My studies came next, then I got married and worked at different weather offices throughout the country until my mother-in-law said; ”Why don’t you come back to the Cape?”.
I applied to get a transfer to Agro meteorology at Stellenbosch as shift work was not a future idea. I ended in a little Karoo town with a huge agricultural college with an Agromet office close by, Middelburg.
I developed agricultural skills with my weather knowledge and took over an angora forecasting project where I collaborated with the Weather Bureau and the angora famers of the Eastern Cape to initiate specialised forecasting information for the angora industry.
I then transferred to Dohne Agricultural Institute at Stutterheim where I became an advisor for the pineapple, wheat and stock industries.
It was here where I started a column on the weather for the local Round Table “What’s New” which was well received by researchers and the public.
From 1994 I was approached to start a weather station network in the Transkei and Ciskei homelands.
This was a challenge to go to communities to be a “missionary” for weather stations to these people who had no idea of what a weather station was all about or how important they are for future agricultural planning.
A generator, an overhead projector and transparencies in those days were needed to get a story across, to stress the needs to develop these areas for the long term needs for food.
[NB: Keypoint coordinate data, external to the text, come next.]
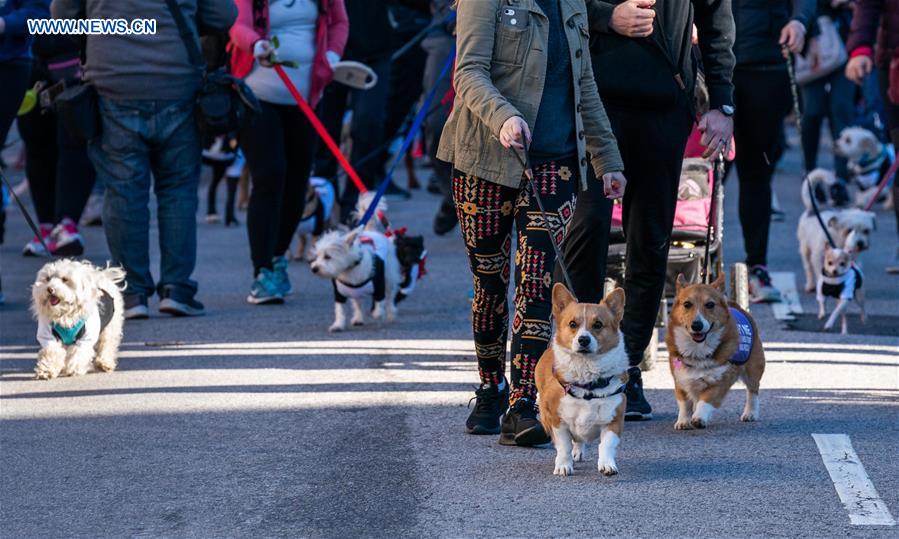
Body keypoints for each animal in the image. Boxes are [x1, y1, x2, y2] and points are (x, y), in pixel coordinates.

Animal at [536, 286, 628, 476]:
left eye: (598, 324)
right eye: (572, 324)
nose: (583, 339)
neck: (588, 384)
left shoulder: (614, 420)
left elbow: (606, 445)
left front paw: (607, 465)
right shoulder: (558, 421)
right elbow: (563, 446)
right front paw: (564, 465)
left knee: (580, 440)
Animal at [668, 274, 768, 430]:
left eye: (710, 304)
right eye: (687, 304)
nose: (697, 325)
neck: (697, 351)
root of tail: (736, 306)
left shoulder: (719, 382)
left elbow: (705, 401)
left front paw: (699, 418)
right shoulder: (681, 380)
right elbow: (685, 405)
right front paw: (683, 421)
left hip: (752, 370)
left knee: (753, 391)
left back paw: (750, 413)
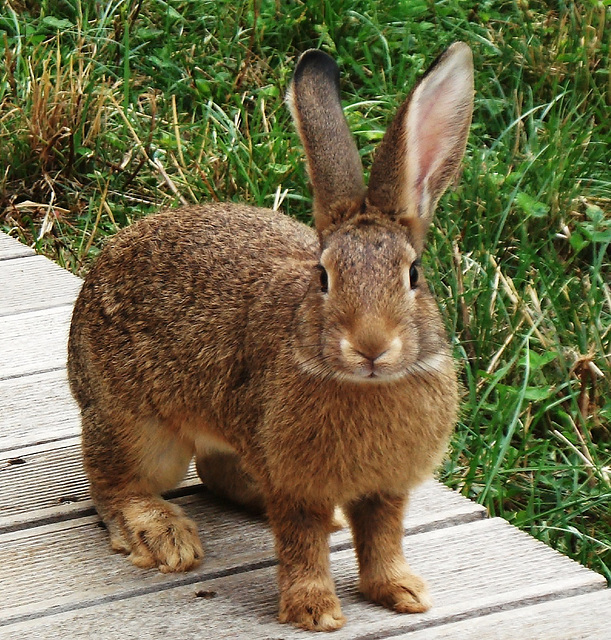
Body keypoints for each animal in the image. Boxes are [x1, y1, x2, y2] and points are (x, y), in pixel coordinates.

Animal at [68, 42, 478, 632]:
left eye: (413, 275)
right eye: (324, 277)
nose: (371, 347)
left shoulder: (385, 488)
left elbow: (382, 537)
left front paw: (401, 592)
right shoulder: (295, 481)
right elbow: (301, 543)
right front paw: (316, 612)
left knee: (216, 472)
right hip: (140, 428)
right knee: (113, 483)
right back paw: (163, 536)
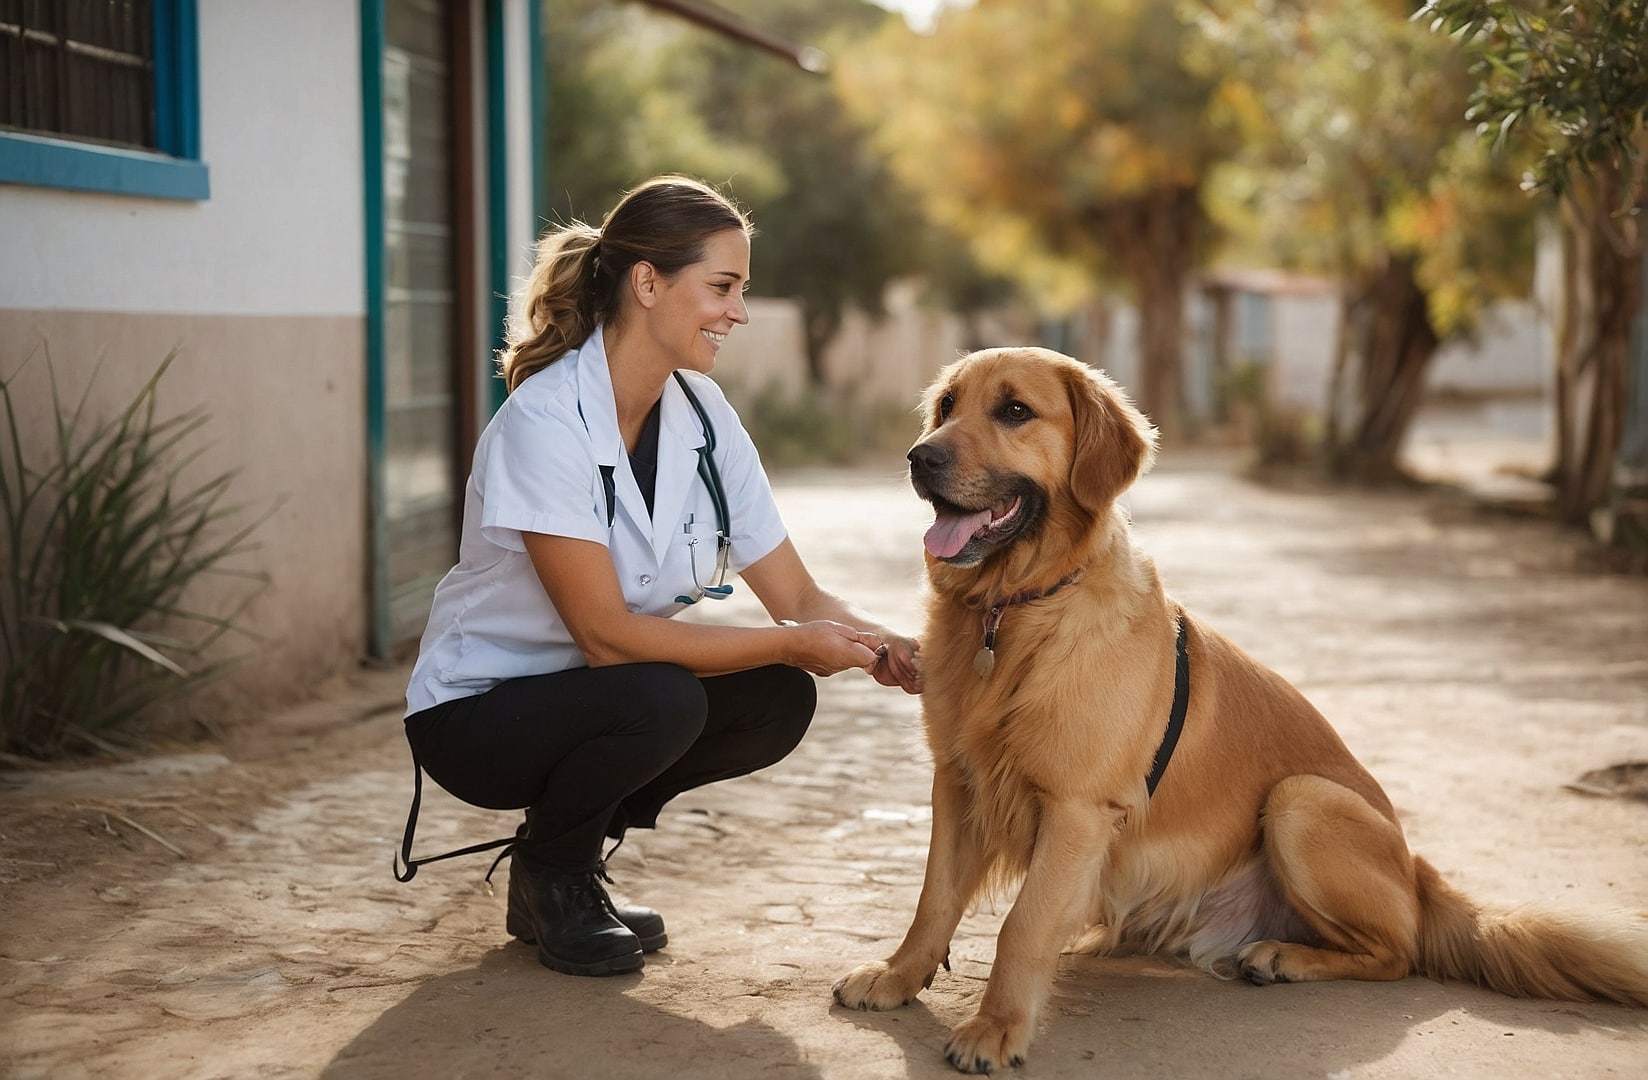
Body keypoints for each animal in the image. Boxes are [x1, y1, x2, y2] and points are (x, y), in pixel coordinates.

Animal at [830, 351, 1648, 1075]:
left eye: (1014, 411)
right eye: (946, 406)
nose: (918, 458)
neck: (1016, 611)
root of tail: (1420, 873)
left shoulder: (1076, 807)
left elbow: (1022, 926)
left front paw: (997, 1029)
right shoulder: (958, 781)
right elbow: (934, 898)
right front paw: (898, 977)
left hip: (1300, 800)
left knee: (1397, 953)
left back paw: (1284, 956)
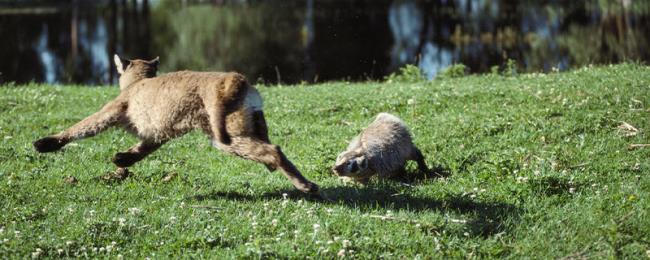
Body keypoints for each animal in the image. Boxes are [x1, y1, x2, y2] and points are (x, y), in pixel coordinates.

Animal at [31, 54, 320, 193]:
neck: (140, 80)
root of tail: (236, 78)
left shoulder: (110, 112)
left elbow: (80, 127)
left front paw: (45, 143)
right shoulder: (160, 132)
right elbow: (143, 149)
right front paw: (123, 159)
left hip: (227, 136)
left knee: (273, 151)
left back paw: (305, 186)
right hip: (250, 125)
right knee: (274, 148)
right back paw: (306, 183)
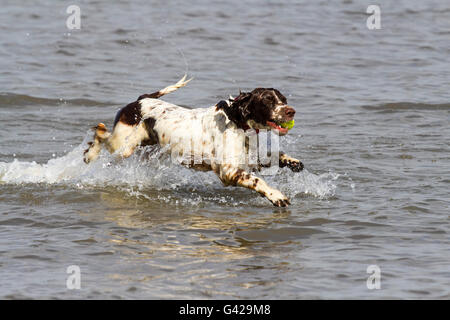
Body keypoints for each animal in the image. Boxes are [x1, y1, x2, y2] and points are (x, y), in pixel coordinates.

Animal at [83, 75, 304, 208]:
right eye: (268, 100)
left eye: (283, 100)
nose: (291, 111)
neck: (237, 122)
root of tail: (140, 100)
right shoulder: (229, 171)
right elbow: (259, 181)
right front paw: (276, 196)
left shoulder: (246, 158)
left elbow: (273, 156)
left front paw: (293, 162)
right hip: (123, 145)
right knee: (101, 136)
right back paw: (89, 154)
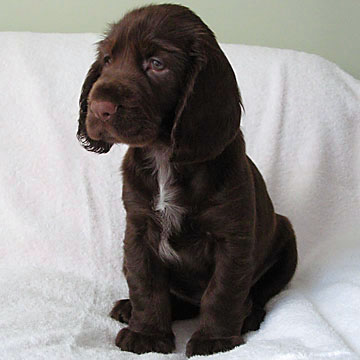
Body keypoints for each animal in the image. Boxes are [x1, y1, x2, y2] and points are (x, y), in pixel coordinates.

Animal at [76, 3, 298, 358]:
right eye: (107, 60)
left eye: (157, 64)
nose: (99, 108)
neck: (164, 156)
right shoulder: (138, 231)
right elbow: (146, 285)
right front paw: (147, 334)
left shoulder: (231, 238)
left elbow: (222, 292)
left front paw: (214, 342)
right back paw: (128, 309)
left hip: (287, 240)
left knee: (259, 294)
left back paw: (249, 317)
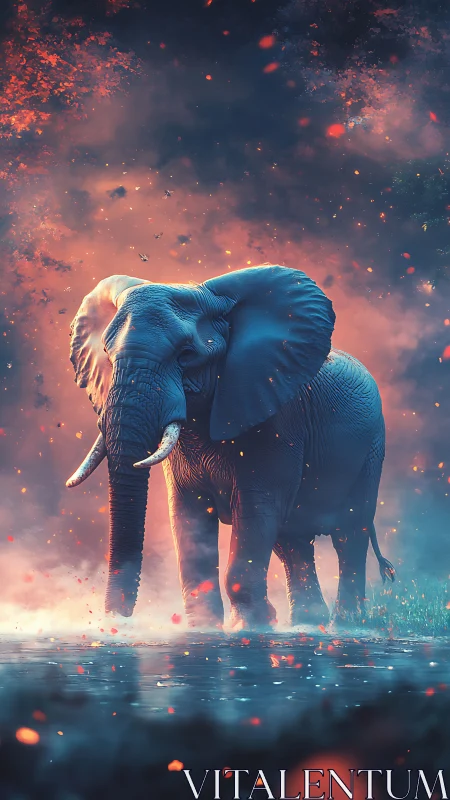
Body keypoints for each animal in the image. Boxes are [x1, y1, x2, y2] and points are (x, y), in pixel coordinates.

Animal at [66, 264, 395, 629]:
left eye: (186, 355)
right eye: (108, 357)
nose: (116, 621)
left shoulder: (276, 418)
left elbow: (256, 509)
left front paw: (246, 628)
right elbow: (188, 517)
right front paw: (203, 628)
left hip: (372, 449)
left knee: (349, 534)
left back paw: (344, 625)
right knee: (292, 541)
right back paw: (307, 623)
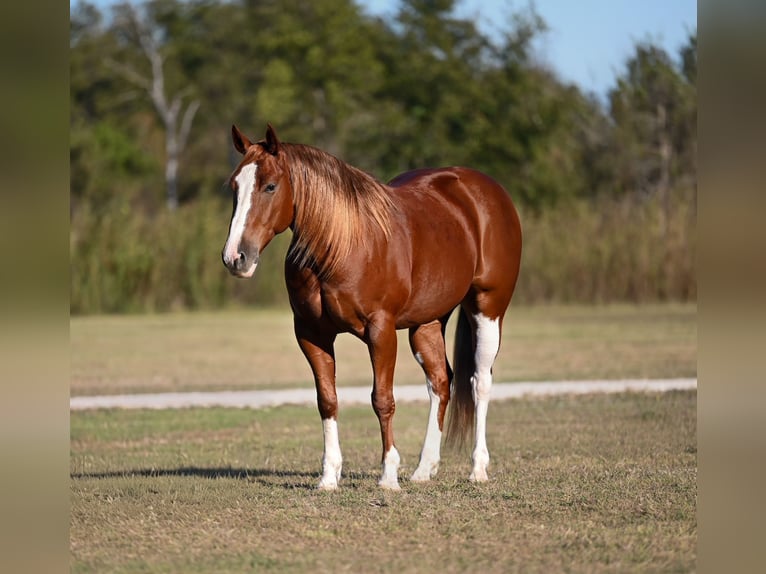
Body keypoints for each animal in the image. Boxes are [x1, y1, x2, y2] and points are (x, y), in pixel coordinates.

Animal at [222, 124, 522, 490]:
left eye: (270, 186)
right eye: (235, 186)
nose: (235, 257)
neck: (340, 244)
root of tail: (487, 191)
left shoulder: (381, 331)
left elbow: (382, 400)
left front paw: (388, 475)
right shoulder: (311, 334)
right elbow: (327, 400)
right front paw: (329, 476)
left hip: (487, 307)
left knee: (480, 381)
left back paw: (477, 468)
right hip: (427, 323)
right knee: (440, 382)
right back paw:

I asked for a transfer to Stellenbosch when a vacancy arose there, and my mother-in-law’s wish was granted…
With the modern technology growing so quickly, I was able to do the Dohne article and a local Stellenbosch weather bulletin for the researchers and interested people in the Cape.
This grew and with a comparison climate comparison to the long term average I was able to get a meaningful spreadsheet out once a month for each province using a weather station with a 30-year averages.
This proved a valuable tool in agriculture.
I retired in 2016 with 45 years of weather in my veins, and still produce the weather bulletin twice a week from anywhere in the world, and also do a WhatsApp group with the latest rainfall measured at my residence, including weather warnings and the moon and tidal affects.
I truly love the weather and all the effects it has on us, it is in my veins. Respect the weather and its natural forces.